I Know What It Means to Have a Record Shaped Around You
This is where my own experience enters the analysis.
Justice Carro was my judge. I know what it feels like to have your life, your trauma, your words, your conduct, and your credibility filtered through courtroom procedure. I know what it means to watch a record being built around you while the public version of the story may never capture the lived reality of what happened.
That is why I pay attention to these details.
Not because I believe every ruling is corrupt.
Not because I believe every defendant is innocent.
Not because I believe every prosecutor is wrong.
Because the record is power.
And once a record is shaped, it can follow a person for years.
It can define them.
It can erase them.
It can flatten them.
It can protect institutions.
It can bury context.
It can become the official story even when the official story is incomplete.
That is why courtrooms need witnesses beyond the parties.
That is why courtroom reporting matters.
That is why public-interest observation matters.
100 Centre Street Is Not Just a Building
100 Centre Street is not just a courthouse.
It is a factory of official narratives.
People enter with messy lives, violence, trauma, poverty, wealth, mental illness, addiction, fear, power, politics, family histories, and private truths.

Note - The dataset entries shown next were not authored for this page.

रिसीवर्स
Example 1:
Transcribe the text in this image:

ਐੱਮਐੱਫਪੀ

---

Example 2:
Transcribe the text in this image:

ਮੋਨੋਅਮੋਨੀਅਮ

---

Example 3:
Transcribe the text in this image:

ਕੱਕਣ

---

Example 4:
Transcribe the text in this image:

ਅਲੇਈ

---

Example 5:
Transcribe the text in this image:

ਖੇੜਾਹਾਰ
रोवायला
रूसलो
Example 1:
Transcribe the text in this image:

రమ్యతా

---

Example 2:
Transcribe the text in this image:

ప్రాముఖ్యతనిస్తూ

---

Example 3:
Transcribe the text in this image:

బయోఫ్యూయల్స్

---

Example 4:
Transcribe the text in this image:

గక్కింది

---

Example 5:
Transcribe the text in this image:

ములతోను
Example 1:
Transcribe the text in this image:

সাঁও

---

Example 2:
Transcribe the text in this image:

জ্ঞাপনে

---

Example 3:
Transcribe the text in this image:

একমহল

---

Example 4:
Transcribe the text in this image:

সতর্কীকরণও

They leave with docket numbers, plea minutes, verdict sheets, suppression rulings, bail decisions, convictions, dismissals, and records.
The transformation is legal.
But it is also human.
That is why the public should not only watch the famous cases. The famous cases are often the doorway, but the quieter cases are where the system reveals its habits.

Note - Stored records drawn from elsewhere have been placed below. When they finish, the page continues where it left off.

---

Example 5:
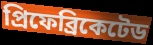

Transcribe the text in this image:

প্রিফেব্রিকেটেড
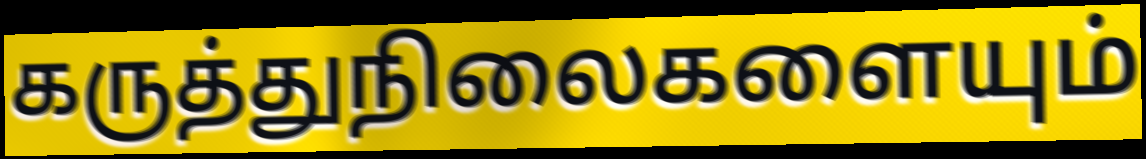
கருத்துநிலைகளையும்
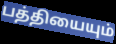
பத்தியையும்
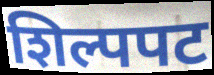
शिल्पपट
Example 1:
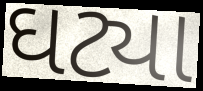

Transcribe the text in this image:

ઘટ્યા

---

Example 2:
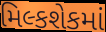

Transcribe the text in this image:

A nationally watched murder prosecution may show how the court handles media attention.
A domestic-violence murder trial may show how the court handles brutality without glamour.
A crypto torture case may show how the court handles wealth and danger.
A survivor’s case may show how the court handles trauma, credibility, and institutional self-protection.
Together, they show the machinery.
And right now, a lot of that machinery is moving through Carro’s courtroom.
The Public Should Watch the Pattern, Not Just the Spectacle
The danger of high-profile criminal law is that the public gets hypnotized by the defendant.
Mangione becomes a symbol.
The crypto defendants become tabloid characters.
Argro becomes a conviction headline.
Azsia Johnson becomes a victim remembered most clearly by those who loved her.
But the larger question is not only who did what.
It is how the system decides what can be heard, what can be seen, what can be suppressed, what can be admitted, who waits at Rikers, who gets bond, who gets believed, who gets flattened, and who gets turned into a record.
That is the story.
That is why Carro’s courtroom deserves scrutiny.
Not because one judge is the whole system.
Because one courtroom can reveal the system.
And this week, between Mangione, Argro, the crypto case, and the echoes of my own experience before the same judge, 100 Centre Street is not just processing cases.
It is exposing the machinery.
The question is whether the public is willing to watch closely enough to see it.
*Michele Evans is an independent journalist, author, and former ESPN technical producer whose work has appeared in The New York Times.
Michele got her start in 2001 covering the NBA and NFL.
She now covers New York City courts, criminal-justice procedure, NYPD, FDNY, domestic-violence systems, media accountability, public safety, advocacy efforts, and New York civic life through courthouse observation, public records, legal analysis, and lived-experience reporting.